Gabriel Black
The Organization of the Petroleum Exporting Countries (OPEC) agreed last Wednesday to cut its members’ oil production by 2 million barrels per day. The decision is seen as one of the most significant by the oil cartel in recent history.
The oil cut is widely viewed as a slap in the face to the United States and the Biden administration. It comes just two months after President Joe Biden’s trip to visit Mohammed bin Salman, the crown prince of the theocratic dictatorship of Saudi Arabia. The Financial Times described the move as a “breach in the alliance” between Saudi Arabia and the US.
The Biden administration has been somewhat restrained in its public response to the announcement. President Biden stated that he was “disappointed.”
But his administration also released a statement accusing OPEC of “aligning with Russia.” Russia is a member of the expanded group of OPEC known as OPEC Plus. Russia’s deputy prime minister, Alexander Novak, attended the meeting in Vienna.
Though the production cut was announced as 2 million barrels per day, the actual reduction is expected to be closer to 1 million. The world produces about 100 million barrels of oil (mb/d) every day. Already, most OPEC members are struggling to meet their expected quotas, which is why the projected impact of last week’s announcement is smaller than the nominal reduction. Nevertheless, removing 1 percent of the world’s oil from the market over the coming months will have a significant impact.

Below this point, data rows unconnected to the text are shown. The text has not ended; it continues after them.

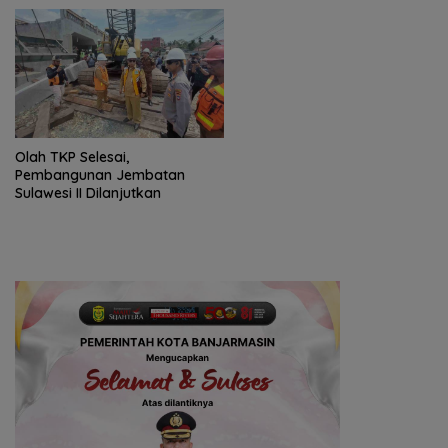
Olah TKP Selesai,
Pembangunan Jembatan
Sulawesi II Dilanjutkan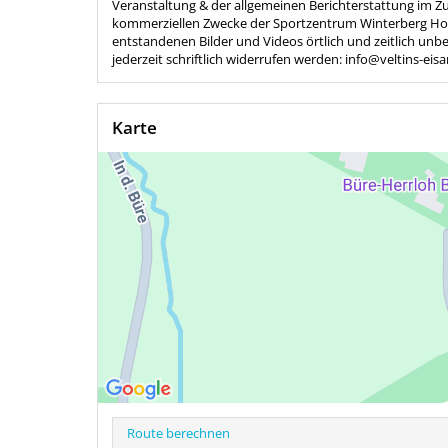
Veranstaltung & der allgemeinen Berichterstattung im 
kommerziellen Zwecke der Sportzentrum Winterberg Ho
entstandenen Bilder und Videos örtlich und zeitlich unb
jederzeit schriftlich widerrufen werden:
info@veltins-eis
Karte
Route berechnen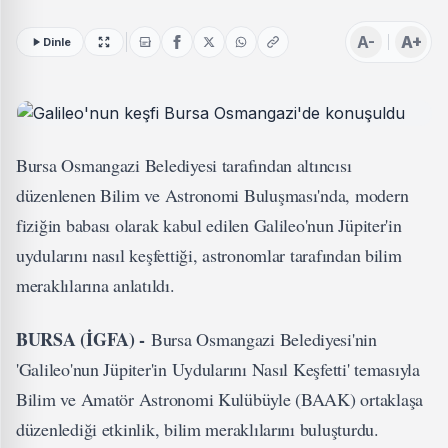
A-
A+
Dinle
Bursa Osmangazi Belediyesi tarafından altıncısı
düzenlenen Bilim ve Astronomi Buluşması'nda, modern
fiziğin babası olarak kabul edilen Galileo'nun Jüpiter'in
uydularını nasıl keşfettiği, astronomlar tarafından bilim
meraklılarına anlatıldı.
BURSA (İGFA) -
Bursa Osmangazi Belediyesi'nin
'Galileo'nun Jüpiter'in Uydularını Nasıl Keşfetti' temasıyla
Bilim ve Amatör Astronomi Kulübüyle (BAAK) ortaklaşa
düzenlediği etkinlik, bilim meraklılarını buluşturdu.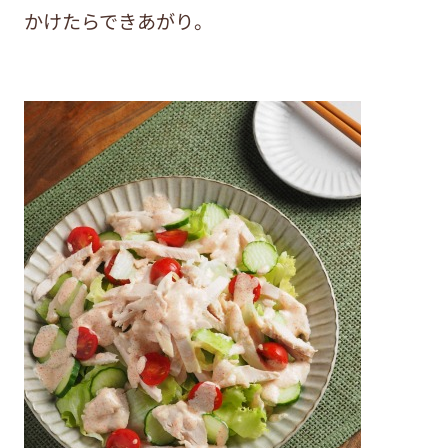
かけたらできあがり。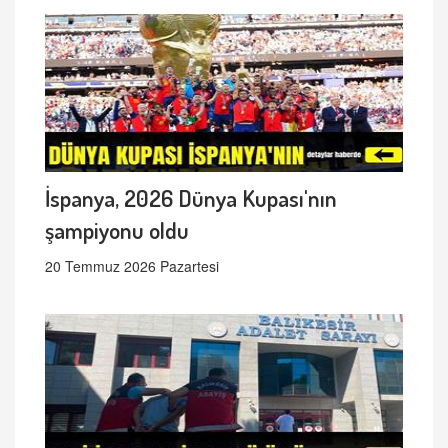
İspanya, 2026 Dünya Kupası'nın
şampiyonu oldu
20 Temmuz 2026 Pazartesi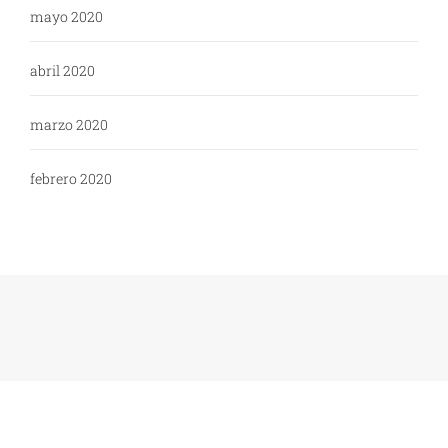
mayo 2020
abril 2020
marzo 2020
febrero 2020
Copyright: WikiPoli - 2020
Tema:
Blog Expert
de
Themeinwp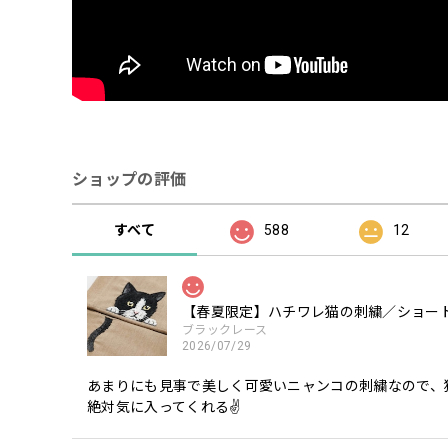
ショップの評価
すべて
588
12
【春夏限定】ハチワレ猫の刺繍／ショート
ブラックレース
2026/07/29
あまりにも見事で美しく可愛いニャンコの刺繍なので、
絶対気に入ってくれる✌️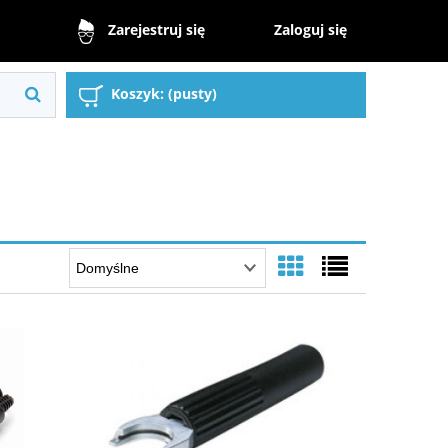
Zaloguj się
Zarejestruj się
Koszyk:
(pusty)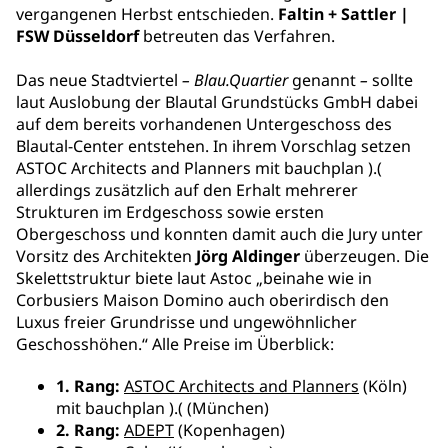
vergangenen Herbst entschieden.
Faltin + Sattler |
FSW Düsseldorf
betreuten das Verfahren.
Das neue Stadtviertel
–
Blau.Quartier
genannt
–
sollte
laut Auslobung der Blautal Grundstücks GmbH dabei
auf dem bereits vorhandenen Untergeschoss des
Blautal-Center entstehen. In ihrem Vorschlag setzen
ASTOC Architects and Planners mit bauchplan ).(
allerdings zusätzlich auf den Erhalt mehrerer
Strukturen im Erdgeschoss sowie ersten
Obergeschoss und konnten damit auch die Jury unter
Vorsitz des Architekten
Jörg Aldinger
überzeugen. Die
Skelettstruktur biete laut Astoc „beinahe wie in
Corbusiers Maison Domino auch oberirdisch den
Luxus freier Grundrisse und ungewöhnlicher
Geschosshöhen.“ Alle Preise im Überblick:
1. Rang:
ASTOC Architects and Planners
(Köln)
mit bauchplan ).( (München)
2. Rang:
ADEPT
(Kopenhagen)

First, the cuts mean that energy prices will remain higher for longer. OPEC members cited the risk of global recession as justification for their cut. Anticipating that the US-led rise in global interest rates will trigger a full-on recession by the end of next year, OPEC wishes to signal to the markets that it will take measures to keep oil at about its current general price range.
Oil is the bedrock of the modern economy, used in the production and distribution of virtually every product on the planet. The cuts will encourage not just high oil prices, but high prices in general. There is a significant risk that as the world’s central banks take the global economy into a recession, the downturn will be combined with high energy prices. The combination of mass joblessness and high prices is a recipe not just for misery, but also for a social explosion.
Such concerns motivated US Treasury Secretary Janet Yellen’s comment that the cuts were “unhelpful and unwise.” Yellen had in mind the effect energy prices would have on the class struggle, particularly in developing countries. She told the Financial Times, “We’re very worried about developing countries and the problems they face.”
There is no shortage of hypocrisy in Yellen’s comments. She is leading a rise in interest rates that is not only engendering mass joblessness, but also a surge in the dollar. A high dollar lessens the ability of developing countries to pay debts, frequently denominated in US dollars.
The American ruling class is content to take destructive economic measures which it sees as benefiting its interests, but is incensed by OPEC countries asserting their interests.
“It’s hard to overstate how anxious the Biden administration is about a potential resurgence in oil prices,” said Bob McNally, a leading oil energy analyst.
Alarmed by the surge in workers’ struggles across the country and the looming midterm elections, the Biden administration is terrified that even with a recession prices will not decline.
At OPEC’s press conference in Vienna, the UAE energy minister stated that the cuts were aimed at staving off a crash in oil prices that would contribute to ongoing difficulties in raising money for new oil and gas projects. Since 2014, new oil and gas investment has been substantially reduced.
OPEC members are also reported to be annoyed about the recently implemented price cap on Russian oil. They worry that measures which so far have been used only against Russia could, in the future, be deployed against other countries—pitting Western control over the financial system against rent-seeking resource-based states.
Within the US ruling establishment, there are growing calls to punish Saudi Arabia. “There’s got to be consequences for that. Whether it’s lifting the cartel’s immunity or rethinking our troop presence there,” Democratic Senator Chris Murphy told CNN.
Murphy continued, “For years we have looked the other way as Saudi Arabia has chopped up journalists, has engaged in massive political repression, for one reason: we wanted to know that when the chips were down, when there was a global crisis, that the Saudis would choose us instead of Russia. Well, they didn’t. They chose Russia.”
Thus, Murphy acknowledged that the Democratic Party can overlook Saudi Arabia murdering journalists and executing its citizens ... as long as its rulers toe the line against those regimes targeted for destruction by American imperialism.
The hostility they now express is not a reaction to the greed of the Saudi despots and the other members of the oil cartel. It is rather an expression of their diverging objective interests as the crisis of capitalism intensifies.